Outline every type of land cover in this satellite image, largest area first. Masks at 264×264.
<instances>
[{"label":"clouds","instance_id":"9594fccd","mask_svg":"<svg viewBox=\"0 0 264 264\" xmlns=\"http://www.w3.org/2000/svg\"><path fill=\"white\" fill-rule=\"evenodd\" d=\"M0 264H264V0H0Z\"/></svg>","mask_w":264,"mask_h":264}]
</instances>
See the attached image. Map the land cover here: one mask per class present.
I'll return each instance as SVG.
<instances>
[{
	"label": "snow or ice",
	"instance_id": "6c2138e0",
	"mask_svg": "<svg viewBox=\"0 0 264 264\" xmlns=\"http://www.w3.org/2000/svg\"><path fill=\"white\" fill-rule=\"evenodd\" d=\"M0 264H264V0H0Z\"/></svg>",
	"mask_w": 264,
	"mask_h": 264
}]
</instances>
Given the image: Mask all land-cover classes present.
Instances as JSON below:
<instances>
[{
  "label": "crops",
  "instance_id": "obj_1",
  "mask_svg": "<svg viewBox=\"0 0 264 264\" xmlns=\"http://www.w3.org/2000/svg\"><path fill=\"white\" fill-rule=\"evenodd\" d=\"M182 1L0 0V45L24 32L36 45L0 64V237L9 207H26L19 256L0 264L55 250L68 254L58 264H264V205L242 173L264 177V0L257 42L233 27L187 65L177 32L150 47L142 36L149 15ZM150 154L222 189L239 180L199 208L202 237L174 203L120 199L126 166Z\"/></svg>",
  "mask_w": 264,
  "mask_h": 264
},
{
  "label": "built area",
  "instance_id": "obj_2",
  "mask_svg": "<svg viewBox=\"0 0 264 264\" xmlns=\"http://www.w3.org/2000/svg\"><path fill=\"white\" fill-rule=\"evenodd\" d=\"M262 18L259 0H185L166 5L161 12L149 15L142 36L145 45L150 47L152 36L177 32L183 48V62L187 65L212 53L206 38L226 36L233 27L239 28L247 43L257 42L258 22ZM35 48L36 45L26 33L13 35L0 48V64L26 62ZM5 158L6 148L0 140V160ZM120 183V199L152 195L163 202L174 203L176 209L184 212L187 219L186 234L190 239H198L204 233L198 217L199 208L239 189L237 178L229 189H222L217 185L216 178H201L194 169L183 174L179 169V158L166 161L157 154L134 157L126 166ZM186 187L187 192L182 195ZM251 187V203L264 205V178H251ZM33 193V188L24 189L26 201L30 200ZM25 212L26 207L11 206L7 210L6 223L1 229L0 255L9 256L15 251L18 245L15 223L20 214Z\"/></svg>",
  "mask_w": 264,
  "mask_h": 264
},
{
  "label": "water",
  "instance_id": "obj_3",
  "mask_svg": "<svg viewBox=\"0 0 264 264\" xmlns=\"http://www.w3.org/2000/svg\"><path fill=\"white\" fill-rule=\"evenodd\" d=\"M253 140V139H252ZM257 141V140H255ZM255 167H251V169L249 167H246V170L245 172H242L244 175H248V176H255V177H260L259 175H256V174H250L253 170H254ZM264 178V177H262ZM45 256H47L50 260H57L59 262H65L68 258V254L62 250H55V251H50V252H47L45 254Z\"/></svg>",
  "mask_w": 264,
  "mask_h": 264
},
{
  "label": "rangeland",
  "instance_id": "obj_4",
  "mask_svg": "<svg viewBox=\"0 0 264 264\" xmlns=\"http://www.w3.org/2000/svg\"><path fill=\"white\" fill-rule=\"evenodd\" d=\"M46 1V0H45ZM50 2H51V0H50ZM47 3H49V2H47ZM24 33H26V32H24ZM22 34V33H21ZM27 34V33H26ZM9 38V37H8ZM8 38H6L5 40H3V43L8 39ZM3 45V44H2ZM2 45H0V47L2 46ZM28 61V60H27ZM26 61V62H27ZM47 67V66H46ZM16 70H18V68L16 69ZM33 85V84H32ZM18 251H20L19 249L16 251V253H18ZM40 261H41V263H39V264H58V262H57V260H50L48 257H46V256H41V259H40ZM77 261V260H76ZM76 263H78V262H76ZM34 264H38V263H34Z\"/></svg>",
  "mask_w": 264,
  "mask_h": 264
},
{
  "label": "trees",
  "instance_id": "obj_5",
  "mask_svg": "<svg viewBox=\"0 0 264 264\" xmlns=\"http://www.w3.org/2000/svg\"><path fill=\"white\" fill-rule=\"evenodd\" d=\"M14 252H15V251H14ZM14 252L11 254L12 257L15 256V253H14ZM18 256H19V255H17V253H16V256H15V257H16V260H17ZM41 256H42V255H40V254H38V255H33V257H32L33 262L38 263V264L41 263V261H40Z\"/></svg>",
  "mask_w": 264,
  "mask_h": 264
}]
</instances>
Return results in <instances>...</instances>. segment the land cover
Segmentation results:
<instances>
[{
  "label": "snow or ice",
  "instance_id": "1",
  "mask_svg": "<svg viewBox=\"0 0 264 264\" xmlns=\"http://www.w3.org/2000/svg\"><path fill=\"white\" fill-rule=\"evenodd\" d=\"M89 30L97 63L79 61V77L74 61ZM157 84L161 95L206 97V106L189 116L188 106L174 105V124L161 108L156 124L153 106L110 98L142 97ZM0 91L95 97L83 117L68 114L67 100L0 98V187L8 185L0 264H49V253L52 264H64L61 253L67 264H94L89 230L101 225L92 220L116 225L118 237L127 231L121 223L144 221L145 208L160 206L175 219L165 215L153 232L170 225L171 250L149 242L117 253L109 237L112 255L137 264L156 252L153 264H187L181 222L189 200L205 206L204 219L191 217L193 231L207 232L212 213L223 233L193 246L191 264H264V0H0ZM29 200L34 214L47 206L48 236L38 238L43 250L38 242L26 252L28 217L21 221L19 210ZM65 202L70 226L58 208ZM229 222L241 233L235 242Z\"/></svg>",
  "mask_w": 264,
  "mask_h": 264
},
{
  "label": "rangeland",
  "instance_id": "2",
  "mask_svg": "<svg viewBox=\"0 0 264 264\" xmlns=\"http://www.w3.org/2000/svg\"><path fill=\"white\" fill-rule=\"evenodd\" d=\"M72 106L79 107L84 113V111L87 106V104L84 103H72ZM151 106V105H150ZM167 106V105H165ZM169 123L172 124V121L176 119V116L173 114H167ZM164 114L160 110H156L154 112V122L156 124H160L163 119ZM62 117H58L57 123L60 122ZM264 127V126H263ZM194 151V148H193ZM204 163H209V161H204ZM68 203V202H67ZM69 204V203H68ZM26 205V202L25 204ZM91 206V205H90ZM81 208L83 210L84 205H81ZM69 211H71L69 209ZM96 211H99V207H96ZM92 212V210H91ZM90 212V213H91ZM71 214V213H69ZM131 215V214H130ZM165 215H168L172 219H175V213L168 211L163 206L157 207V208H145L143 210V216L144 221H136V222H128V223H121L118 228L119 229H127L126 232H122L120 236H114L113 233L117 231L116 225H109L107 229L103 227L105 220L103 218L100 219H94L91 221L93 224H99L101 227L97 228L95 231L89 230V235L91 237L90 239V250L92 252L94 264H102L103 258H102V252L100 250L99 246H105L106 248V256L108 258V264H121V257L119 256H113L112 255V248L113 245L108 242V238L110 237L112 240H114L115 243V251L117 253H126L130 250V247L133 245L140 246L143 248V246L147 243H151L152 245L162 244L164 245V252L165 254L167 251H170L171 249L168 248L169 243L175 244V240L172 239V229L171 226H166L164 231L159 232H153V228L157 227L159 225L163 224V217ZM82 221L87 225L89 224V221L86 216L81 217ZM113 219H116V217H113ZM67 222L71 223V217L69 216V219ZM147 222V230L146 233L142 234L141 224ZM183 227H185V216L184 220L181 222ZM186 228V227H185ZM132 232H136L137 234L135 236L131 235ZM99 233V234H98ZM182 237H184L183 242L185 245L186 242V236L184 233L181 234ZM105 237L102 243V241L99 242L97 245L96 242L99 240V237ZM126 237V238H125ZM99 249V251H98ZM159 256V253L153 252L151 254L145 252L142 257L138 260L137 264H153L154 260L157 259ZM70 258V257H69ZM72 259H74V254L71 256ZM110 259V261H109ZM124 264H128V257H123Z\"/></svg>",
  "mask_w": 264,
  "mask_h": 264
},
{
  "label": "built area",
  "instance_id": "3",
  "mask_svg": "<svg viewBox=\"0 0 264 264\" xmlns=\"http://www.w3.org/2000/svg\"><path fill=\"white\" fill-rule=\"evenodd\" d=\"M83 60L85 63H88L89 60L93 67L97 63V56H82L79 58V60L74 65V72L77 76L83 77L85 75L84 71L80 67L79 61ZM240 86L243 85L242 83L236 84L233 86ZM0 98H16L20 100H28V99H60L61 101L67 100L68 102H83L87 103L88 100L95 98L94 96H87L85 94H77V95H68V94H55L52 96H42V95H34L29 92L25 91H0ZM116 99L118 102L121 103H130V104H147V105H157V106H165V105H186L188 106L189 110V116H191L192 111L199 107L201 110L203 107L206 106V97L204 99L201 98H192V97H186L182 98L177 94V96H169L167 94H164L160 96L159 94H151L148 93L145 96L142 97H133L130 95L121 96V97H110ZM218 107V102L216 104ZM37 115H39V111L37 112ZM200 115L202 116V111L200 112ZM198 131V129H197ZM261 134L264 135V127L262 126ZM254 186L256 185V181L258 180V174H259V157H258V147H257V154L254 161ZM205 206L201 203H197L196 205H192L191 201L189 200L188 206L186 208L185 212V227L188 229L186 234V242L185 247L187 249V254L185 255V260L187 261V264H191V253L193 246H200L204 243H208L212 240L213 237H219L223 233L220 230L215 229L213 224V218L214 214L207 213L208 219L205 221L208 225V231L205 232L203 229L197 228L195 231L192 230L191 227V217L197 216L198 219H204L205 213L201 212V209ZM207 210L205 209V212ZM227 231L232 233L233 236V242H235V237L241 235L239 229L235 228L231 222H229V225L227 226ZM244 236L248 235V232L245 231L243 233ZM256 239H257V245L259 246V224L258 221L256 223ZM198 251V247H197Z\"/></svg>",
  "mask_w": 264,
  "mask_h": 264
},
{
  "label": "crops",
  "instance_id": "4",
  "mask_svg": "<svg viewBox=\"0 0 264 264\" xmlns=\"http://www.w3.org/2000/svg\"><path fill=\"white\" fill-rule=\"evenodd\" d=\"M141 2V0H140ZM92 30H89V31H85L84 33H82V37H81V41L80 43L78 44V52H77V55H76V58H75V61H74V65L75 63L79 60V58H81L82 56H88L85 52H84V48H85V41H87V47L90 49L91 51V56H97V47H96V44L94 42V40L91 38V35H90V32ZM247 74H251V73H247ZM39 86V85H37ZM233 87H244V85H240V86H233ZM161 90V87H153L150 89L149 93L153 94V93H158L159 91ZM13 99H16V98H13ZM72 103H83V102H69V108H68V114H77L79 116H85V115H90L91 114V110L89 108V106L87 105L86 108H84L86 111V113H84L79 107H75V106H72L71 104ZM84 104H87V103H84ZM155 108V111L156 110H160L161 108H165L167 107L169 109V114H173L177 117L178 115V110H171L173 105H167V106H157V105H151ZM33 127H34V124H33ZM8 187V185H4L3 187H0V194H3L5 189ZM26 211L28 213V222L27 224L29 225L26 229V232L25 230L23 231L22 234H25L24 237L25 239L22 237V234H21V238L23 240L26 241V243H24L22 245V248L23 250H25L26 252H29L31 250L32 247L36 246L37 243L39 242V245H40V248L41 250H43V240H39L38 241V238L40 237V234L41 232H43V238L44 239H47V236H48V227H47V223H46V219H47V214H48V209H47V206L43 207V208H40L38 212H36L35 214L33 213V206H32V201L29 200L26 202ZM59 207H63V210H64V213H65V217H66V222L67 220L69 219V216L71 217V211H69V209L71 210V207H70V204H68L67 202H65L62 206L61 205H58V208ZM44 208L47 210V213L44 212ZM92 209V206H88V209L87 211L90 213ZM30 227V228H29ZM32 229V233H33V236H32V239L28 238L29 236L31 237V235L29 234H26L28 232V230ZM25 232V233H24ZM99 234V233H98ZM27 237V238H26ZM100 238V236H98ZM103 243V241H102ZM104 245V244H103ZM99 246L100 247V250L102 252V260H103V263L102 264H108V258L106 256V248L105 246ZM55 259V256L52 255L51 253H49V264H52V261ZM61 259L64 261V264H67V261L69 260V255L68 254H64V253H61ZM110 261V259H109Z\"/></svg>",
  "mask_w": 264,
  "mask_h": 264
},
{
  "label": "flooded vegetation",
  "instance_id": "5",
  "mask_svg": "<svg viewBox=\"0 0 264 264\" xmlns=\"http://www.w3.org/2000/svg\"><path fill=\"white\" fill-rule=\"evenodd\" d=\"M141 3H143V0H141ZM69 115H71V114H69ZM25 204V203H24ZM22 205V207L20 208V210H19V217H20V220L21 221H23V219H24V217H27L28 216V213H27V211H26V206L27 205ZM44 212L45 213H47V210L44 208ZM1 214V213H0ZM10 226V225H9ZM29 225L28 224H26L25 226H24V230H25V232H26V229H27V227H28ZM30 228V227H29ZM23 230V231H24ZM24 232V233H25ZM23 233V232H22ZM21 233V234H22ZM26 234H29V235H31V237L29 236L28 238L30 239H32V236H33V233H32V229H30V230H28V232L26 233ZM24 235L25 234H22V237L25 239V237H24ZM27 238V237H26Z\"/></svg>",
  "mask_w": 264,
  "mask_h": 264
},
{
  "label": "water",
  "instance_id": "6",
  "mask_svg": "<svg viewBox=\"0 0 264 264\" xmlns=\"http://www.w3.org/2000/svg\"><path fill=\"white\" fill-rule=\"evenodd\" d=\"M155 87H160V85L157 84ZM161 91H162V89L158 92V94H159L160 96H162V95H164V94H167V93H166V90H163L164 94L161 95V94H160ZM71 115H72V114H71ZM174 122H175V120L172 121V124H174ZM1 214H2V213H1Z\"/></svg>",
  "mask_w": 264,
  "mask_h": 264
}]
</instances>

## [SHORT PROBLEM]
Extract each line of the listing above that contains the string "cover".

## [SOLUTION FOR THIS TASK]
Outline every type of land cover in this satellite image, largest area first. Masks at 264×264.
See the attached image. Map the land cover here: one mask per class present.
Given the image: Mask all land-cover classes present.
Return results in <instances>...</instances>. segment the land cover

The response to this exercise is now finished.